■ Provided records
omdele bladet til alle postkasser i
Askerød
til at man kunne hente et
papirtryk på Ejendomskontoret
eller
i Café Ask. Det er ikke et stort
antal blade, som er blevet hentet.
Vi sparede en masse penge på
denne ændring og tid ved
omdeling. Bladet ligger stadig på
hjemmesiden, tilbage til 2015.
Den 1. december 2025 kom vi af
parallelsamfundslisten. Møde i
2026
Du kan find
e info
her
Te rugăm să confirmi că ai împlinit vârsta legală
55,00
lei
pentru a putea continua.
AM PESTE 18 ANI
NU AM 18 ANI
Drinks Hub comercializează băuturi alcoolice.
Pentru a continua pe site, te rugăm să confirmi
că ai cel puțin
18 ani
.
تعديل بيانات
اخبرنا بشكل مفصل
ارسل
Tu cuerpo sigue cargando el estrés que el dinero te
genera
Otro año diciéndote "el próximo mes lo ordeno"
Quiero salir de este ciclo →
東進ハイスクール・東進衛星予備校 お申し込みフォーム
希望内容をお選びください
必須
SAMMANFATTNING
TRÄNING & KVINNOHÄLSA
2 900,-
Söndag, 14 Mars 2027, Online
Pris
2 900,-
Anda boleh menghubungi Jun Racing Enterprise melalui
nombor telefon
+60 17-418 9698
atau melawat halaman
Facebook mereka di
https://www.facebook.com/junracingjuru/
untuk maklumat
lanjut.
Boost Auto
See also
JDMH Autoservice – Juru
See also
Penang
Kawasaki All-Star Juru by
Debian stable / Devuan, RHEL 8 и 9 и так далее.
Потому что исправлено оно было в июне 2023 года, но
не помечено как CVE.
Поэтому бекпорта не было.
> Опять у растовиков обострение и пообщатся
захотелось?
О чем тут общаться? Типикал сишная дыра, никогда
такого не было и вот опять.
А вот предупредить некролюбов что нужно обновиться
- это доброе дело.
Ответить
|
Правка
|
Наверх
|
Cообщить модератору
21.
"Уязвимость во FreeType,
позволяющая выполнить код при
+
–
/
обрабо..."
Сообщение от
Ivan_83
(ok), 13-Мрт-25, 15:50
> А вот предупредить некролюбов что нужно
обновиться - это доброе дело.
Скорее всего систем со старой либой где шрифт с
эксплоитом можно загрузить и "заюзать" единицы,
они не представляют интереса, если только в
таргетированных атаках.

■ The problem
In the entries above, tally the lines that include the string "confirmi". Give the figure only.

■ Task response
2